One of the great things of this book is that it is super dark but never nasty or titillating.  All the real violence takes place off stage, yet their impact is no less minimized.  Likewise, the unreliable narrator (because of their own insanity) is handled so deftly that there is very little fake mystery for the reader.  Hughes doesn't need to play those jump scare fake-out games with us as she is so deep in his sad, twisted head that you get enough horror from beginning to understand his thinking.  The natural social concerns of anybody with status (worrying about how you look, worrying about what the neighbours may think, etc.) get all mixed up with Dix Steele's paranoia so that he is both constantly obsessing about what evidence he may have left behind as well as whether or not to park his car in the street or in his garage (which is a minor pain in the ass, but lets him enter his apartment via the alley unseen).  The latter worry is not about avoiding getting caught but because he doesn't want the neighbours to think he is someone who stays out late.  Likewise, he is also super angry with anybody who is working class. Hates the gardener and thinks he will punch him if he says hello again, hates the "slattern" who cleans up his apartment.  It's almost funny at times.

One element this book has that didn't get copied is strong female characters who end up saving the day without any fake suspense generating risk to them.  The ending doesn't remove any of the darkness and yet left me satisfying.  It is not explicit, but you really feel for the soldiers who come back from a world war to a complex world with their status often back to zero.  In a Lonely Place really gives you the feeling of how quickly and artificially post-war America imposed a vision of suburban ease on itself.  The violence coming out of Dix Steele in some ways prefigures the violence of Vietnam and the 60s yet to come.  I tease NYRB for their design above, but I commend them for reprinting this book.  

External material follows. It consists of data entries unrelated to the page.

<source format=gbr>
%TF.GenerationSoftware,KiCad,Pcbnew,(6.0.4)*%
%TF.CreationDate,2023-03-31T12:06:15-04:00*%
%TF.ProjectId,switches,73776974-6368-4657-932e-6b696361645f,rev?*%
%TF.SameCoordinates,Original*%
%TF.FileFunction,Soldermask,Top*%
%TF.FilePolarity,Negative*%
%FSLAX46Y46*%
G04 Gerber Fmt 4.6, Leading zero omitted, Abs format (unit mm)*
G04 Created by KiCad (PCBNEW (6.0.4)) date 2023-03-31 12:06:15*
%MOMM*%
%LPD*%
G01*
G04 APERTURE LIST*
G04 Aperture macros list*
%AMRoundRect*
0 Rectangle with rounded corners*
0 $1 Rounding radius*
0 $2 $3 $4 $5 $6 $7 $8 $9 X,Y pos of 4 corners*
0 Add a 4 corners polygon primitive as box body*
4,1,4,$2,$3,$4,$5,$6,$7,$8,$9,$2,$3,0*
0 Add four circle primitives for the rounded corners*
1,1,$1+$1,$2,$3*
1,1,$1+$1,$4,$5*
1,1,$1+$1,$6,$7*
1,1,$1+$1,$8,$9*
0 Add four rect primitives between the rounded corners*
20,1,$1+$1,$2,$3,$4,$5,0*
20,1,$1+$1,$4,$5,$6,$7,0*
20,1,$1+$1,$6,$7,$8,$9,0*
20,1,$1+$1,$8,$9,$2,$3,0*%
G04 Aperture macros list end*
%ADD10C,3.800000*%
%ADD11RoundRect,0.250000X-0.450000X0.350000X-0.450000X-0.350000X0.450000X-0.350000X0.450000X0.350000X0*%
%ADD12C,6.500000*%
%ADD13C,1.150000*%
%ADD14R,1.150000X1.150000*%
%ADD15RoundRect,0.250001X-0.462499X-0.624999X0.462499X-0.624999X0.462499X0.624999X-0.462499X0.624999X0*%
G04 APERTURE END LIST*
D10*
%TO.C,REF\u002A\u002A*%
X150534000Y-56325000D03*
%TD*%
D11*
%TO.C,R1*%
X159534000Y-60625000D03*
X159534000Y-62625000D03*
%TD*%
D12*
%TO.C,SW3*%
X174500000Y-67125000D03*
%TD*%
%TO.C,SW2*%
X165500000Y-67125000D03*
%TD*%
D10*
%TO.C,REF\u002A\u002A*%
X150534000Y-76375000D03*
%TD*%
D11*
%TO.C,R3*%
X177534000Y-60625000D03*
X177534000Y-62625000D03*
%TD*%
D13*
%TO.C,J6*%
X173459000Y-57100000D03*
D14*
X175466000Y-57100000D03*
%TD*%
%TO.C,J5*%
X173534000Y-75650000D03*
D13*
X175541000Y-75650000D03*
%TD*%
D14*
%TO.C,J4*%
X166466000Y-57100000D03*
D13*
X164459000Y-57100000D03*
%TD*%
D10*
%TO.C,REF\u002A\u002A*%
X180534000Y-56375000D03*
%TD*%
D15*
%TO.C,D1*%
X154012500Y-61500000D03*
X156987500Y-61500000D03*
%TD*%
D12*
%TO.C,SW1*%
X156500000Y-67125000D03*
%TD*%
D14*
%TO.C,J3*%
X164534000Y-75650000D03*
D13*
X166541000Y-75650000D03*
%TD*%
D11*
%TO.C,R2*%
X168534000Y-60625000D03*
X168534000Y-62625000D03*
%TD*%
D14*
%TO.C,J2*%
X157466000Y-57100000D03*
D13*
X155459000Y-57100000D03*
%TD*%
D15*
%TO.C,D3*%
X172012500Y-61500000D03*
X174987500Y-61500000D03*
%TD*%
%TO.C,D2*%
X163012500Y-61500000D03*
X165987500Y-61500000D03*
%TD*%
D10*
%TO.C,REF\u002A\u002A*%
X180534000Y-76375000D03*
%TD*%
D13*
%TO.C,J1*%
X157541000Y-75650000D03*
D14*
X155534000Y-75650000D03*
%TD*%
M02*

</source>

This is no masterpiece of a cover
but at least it has something going on!

Sunday, June 27, 2021

39. The Hard Sell by William Haggard

Another excellent, "sophisticated" thriller by Haggard, this time the plot revolves around a British engine manufacturing company struggling with industrial sabotage in Vittorio, Italy where they have partnered with an Italian airplane firm (the brits make the enging and the italians the plane).  Colonel Charles Russell of the Executive branch takes some personal time to deal with the problems, since the owner of the British company is an old friend of his.  Russell is very scrupulous to pay for everything himself, but once he gets to Italy, he sniffes out that the mystery impacts England on the global industrial stage and his overnight stay becomes two weeks and real work.

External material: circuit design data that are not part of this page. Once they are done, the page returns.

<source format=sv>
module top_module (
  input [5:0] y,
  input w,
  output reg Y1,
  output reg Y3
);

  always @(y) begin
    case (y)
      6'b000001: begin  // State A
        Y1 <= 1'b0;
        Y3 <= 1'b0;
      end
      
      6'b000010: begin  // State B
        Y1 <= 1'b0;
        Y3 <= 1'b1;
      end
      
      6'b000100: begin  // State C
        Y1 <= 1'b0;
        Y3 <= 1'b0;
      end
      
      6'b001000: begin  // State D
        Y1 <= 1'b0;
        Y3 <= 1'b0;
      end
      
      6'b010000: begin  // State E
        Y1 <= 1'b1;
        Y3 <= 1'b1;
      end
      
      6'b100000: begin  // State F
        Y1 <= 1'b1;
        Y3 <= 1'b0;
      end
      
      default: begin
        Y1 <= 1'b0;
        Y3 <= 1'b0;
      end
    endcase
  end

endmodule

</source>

Though I would consider Haggard's spy stories to be "above" Fleming's in that the actual espionage is subtle and complex and the conflicts mostly psychological. Victory requires knowledge, self-control, profound understanding of other humans rather than brand names and gadgets.  That being said, The Hard Sell feels very similar in its aspiration to a James Bond book. This is spy escapism for older men with a higher education level.  Russell gets to stay in a really nice hotel with a great bar, slum it in the older working class part of town (and of course stumble upon a little unpretentious bistro that has the best food and service) and even get knocked out and end up in an old school brothel with a super hot and experienced courtesan who appreciates him for being a gentleman ("She might be forty-five but looked much less, still a warmly magnificent woman").

There is a bit of action, but most of the story is Russell and the other major players all scheming and trying to second-guess what all the others are doing.  The cast of characters is rich with amoral euros playing the game: the chief of police hiding that his cousin is a Communist, the Swedish expat fixer way over his head in debt to Americans pulling his strings, the aforementioned Communist who is well educated and rich but doing good in some weird way that Haggard approves.  It's all very enjoyable and in this very beautiful Penguin paperback that I tried to keep in good condition but had to read.